You can download the rules I use from the sidebar on the right. If you use my exact setup you can use the rules as is, otherwise you can tweak them so they work for you.

Getting Set Up

While following this tutorial, it’s best if Hazel doesn’t start acting on files prematurely. Before starting, click on Hazel’s menubar icon and select Stop Hazel on both Macs.

Both Macs should have something similar to the Inbox setup I described in the first tutorial. Once Hazel has been paused, go through the Inbox on the Macs and clear them of any files. This will ensure there are no conflicts when Hazel starts syncing the Macs for the first time.

The Sync Problem

Syncing files between computers is a notoriously difficult problem. There are countless ways for issues and conflicts between files to arise. While this setup is designed to minimise the potential for problems, no file syncing system is bulletproof. 

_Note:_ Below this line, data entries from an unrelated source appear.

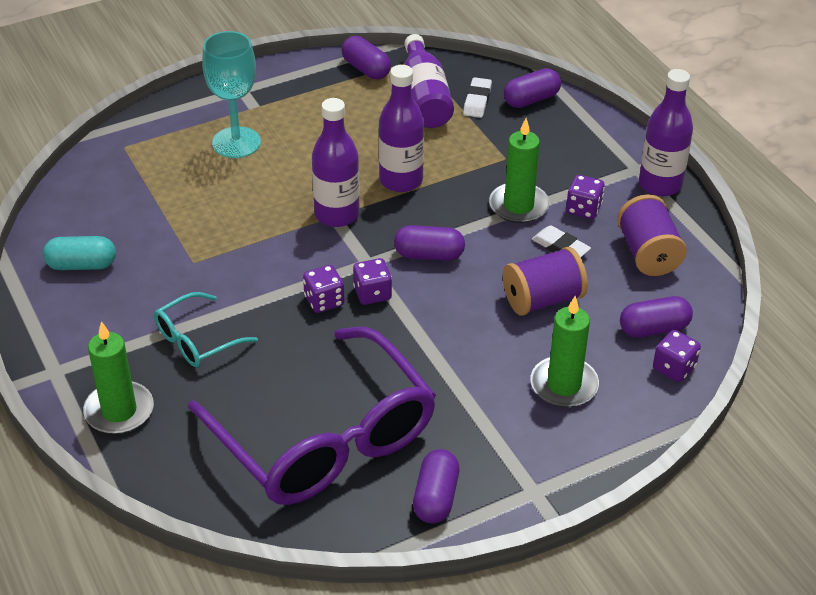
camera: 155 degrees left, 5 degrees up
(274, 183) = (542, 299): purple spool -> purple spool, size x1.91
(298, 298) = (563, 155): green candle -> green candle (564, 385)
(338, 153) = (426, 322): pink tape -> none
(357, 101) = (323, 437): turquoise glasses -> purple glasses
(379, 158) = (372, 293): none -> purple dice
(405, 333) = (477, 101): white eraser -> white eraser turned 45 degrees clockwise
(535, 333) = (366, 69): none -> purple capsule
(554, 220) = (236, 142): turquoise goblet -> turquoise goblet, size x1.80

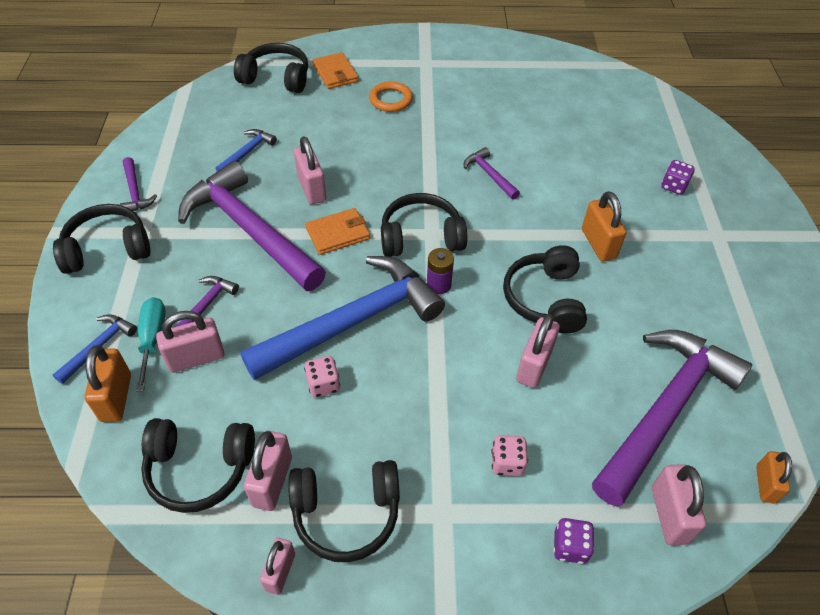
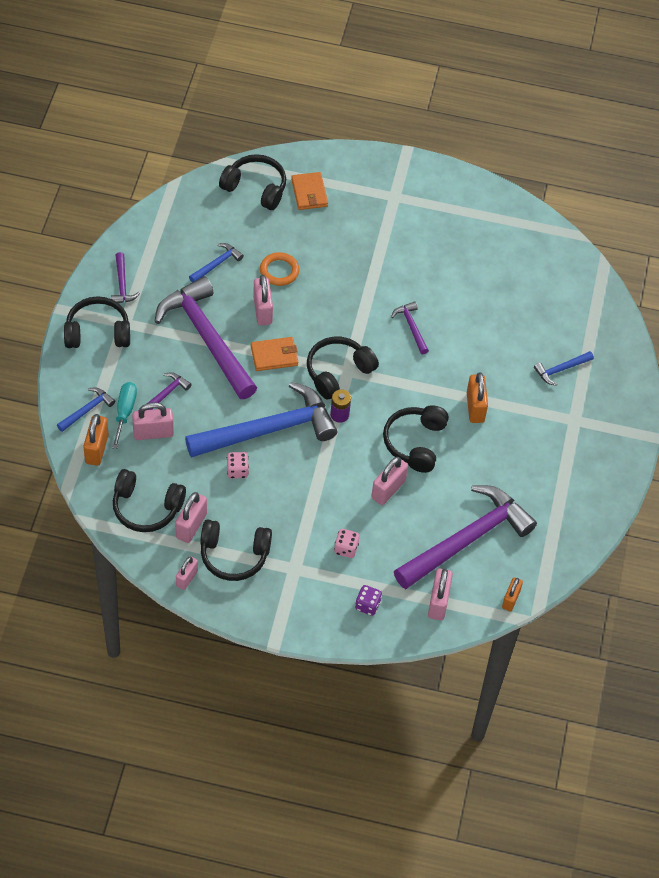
camera: 10 degrees right, 5 degrees up
(391, 100) = (351, 232): orange ring -> orange ring (279, 271)
(421, 237) = (338, 372): black headphones -> black headphones turned 45 degrees counterclockwise
(674, 186) = (561, 369): purple dice -> blue hammer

It’s better not to have the same file open and being edited on different Macs at the same time. Instead this setup should be used for making sure that urgent files—in my case it’s normally screenshots—are available on all your Macs.

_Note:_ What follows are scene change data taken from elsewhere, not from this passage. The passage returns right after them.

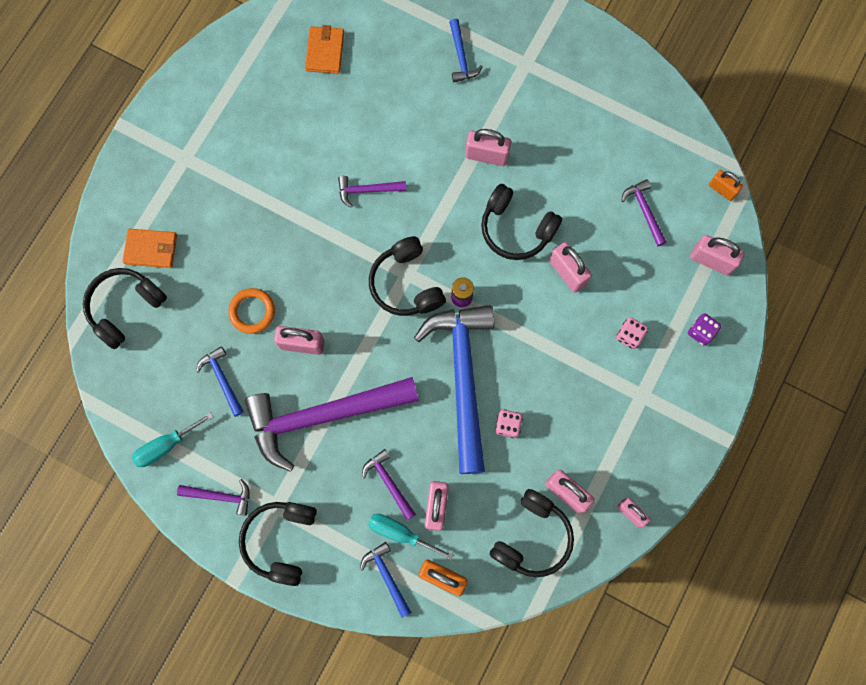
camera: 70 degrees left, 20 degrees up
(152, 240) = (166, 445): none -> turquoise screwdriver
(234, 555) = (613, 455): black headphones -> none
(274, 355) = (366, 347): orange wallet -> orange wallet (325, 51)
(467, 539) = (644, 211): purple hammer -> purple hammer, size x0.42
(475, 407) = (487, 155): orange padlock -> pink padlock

The Inbox, anyway, isn’t where you should be storing files you are working on. They should be sorted out to other, more specific, folders.

Setting Up the First Inbox Sync Folder

First, create a new folder in the Dropbox folder called Inbox Sync. Inside it create two folders, one for each Mac. Mine are called iMac Sync and Macbook Sync.

my folder setup
My Inbox Sync folder setup.

Next, open the Hazel Preferences Pane on your main Mac—in my case it’s the Hackintosh—and create a new rule that targets the Inbox called Sync Inbox. Position it so it’s second, after Dive Into Folders.

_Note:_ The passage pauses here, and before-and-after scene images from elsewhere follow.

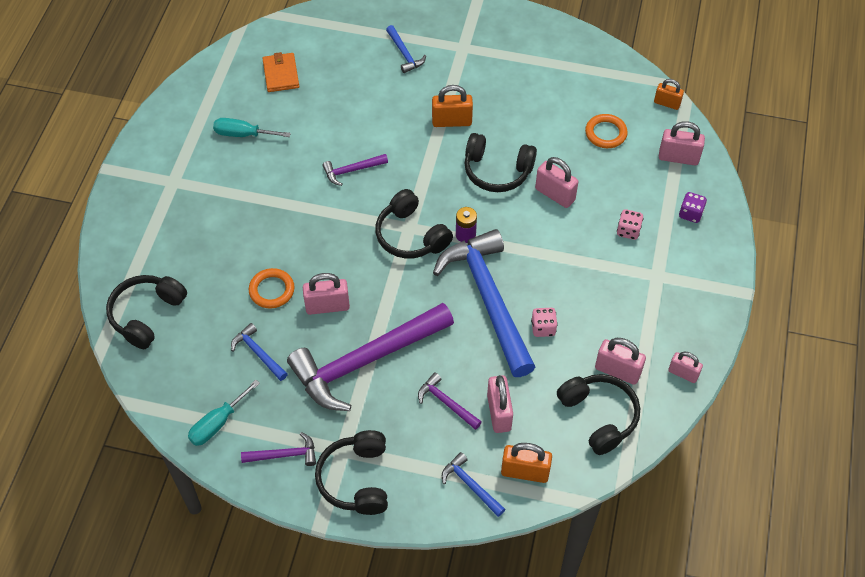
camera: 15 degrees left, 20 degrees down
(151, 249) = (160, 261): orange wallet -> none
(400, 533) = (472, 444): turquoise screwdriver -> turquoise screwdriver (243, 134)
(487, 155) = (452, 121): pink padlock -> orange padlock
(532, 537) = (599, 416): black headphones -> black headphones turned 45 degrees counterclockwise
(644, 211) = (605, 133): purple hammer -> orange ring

Have it match any file that the Kind is not Folder, the Date Last Modified is in the last 20 minutes and the Tags does not contain tags macbook and then Add tags iMac and Copy to folder iMac sync.

sync inbox rule
The Sync Inbox rule.

Click Options and select replace the existing file under the If file exists menu.

Create a second rule immediately after Sync Inbox called Strip Macbook Tag. Have it match any file that Tags contain tags macbook and the Date Last Modified is not in the last 30 minutes and then Remove tags macbook.

strip macbook tag rule
The Strip Macbook Tag rule.

Combined, these two rules mean that any recently modified file, but not folders, will be copied into the Inbox Sync folder with the tag iMac. Files that have just been copied over from the other Mac won’t be copied again because of the macbook tag that’s assigned to them. 

Without this, there’s the potential for a file to get caught in a permanent loop being copied across from one Mac to the other.

Sorting Synced Files

Fortunately, I already have a great set of rules for sorting a random assortment of files into the Inbox: the same rules you use on the Desktop and Downloads folders.

In the Hazel Preferences Pane add the MacBook Sync folder and copy the rules that target the Desktop to it by select them and then holding Option as you drag them across.

Go through each rule and change the Move options to replace the existing file.

Setting Up the Second Mac

On the other Mac, the set up is identical except for a couple of changes to the target folders and tags.

nearly identical inbox sync
The nearly identical Inbox Sync rule on my Macbook.

Change the Inbox Sync rule so that the files are moved to the MacBook Sync folder, that the macbook tag is applied and that the iMac tag is used to exclude files. Also change the Strip Macbook Tag rule so that it targets the iMac tag—you might want to rename it to Strip iMac Tag.

Finally, copy the Desktop sort rules over to the iMac Sync Folder and start Hazel on both Macs.

Further Ideas

I’m quite happy to sync everything between both Macs, however you may want to add limits to what is synced for your setup. I have a fast Internet connection and a Dropbox Pro account so large files being synced isn’t a concern for me. 

You can add a rule that excludes files above a certain size, or video files as they tend to be the largest, to your Inbox Sync rule if you’re concerned.

This workflow could also be expanded to work with more than two Macs.

Conclusion

If you’ve followed along with all three tutorials you now have a serious auto-sorting Inbox setup on all your Macs. Anything that’s downloaded or imported in some way will be synced between them so you always have access to it.